## Records for processing
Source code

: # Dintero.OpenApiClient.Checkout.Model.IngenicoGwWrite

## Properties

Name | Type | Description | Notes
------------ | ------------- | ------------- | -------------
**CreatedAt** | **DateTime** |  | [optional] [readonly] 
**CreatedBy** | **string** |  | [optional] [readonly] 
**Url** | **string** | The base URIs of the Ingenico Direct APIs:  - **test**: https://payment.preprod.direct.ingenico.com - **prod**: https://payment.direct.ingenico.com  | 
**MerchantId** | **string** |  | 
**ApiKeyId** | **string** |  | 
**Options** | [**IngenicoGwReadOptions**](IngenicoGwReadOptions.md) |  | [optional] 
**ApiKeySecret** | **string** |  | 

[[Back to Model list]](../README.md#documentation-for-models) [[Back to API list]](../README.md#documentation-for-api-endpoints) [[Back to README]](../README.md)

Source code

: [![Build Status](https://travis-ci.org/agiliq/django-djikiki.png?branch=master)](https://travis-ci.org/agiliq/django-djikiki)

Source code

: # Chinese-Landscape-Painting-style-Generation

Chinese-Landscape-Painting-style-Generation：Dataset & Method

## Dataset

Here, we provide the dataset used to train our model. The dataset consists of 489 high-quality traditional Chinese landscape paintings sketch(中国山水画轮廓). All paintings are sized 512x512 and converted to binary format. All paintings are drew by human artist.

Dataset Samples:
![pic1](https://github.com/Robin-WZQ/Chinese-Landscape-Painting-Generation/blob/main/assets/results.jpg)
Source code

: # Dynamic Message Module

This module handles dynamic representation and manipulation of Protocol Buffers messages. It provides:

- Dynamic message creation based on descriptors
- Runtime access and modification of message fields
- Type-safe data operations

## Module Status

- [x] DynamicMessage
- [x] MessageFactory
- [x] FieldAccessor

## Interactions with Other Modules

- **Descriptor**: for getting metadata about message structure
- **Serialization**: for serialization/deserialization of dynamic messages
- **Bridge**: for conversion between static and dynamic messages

## What this task involves
Repeat exactly the lines of the data from the first one through the line with "This module handles", both of them included.

## Solution to the problem
Source code

: # Dintero.OpenApiClient.Checkout.Model.IngenicoGwWrite

## Properties

Name | Type | Description | Notes
------------ | ------------- | ------------- | -------------
**CreatedAt** | **DateTime** |  | [optional] [readonly] 
**CreatedBy** | **string** |  | [optional] [readonly] 
**Url** | **string** | The base URIs of the Ingenico Direct APIs:  - **test**: https://payment.preprod.direct.ingenico.com - **prod**: https://payment.direct.ingenico.com  | 
**MerchantId** | **string** |  | 
**ApiKeyId** | **string** |  | 
**Options** | [**IngenicoGwReadOptions**](IngenicoGwReadOptions.md) |  | [optional] 
**ApiKeySecret** | **string** |  | 

[[Back to Model list]](../README.md#documentation-for-models) [[Back to API list]](../README.md#documentation-for-api-endpoints) [[Back to README]](../README.md)

Source code

: [![Build Status](https://travis-ci.org/agiliq/django-djikiki.png?branch=master)](https://travis-ci.org/agiliq/django-djikiki)

Source code

: # Chinese-Landscape-Painting-style-Generation

Chinese-Landscape-Painting-style-Generation：Dataset & Method

## Dataset

Here, we provide the dataset used to train our model. The dataset consists of 489 high-quality traditional Chinese landscape paintings sketch(中国山水画轮廓). All paintings are sized 512x512 and converted to binary format. All paintings are drew by human artist.

Dataset Samples:
![pic1](https://github.com/Robin-WZQ/Chinese-Landscape-Painting-Generation/blob/main/assets/results.jpg)
Source code

: # Dynamic Message Module

This module handles dynamic representation and manipulation of Protocol Buffers messages. It provides:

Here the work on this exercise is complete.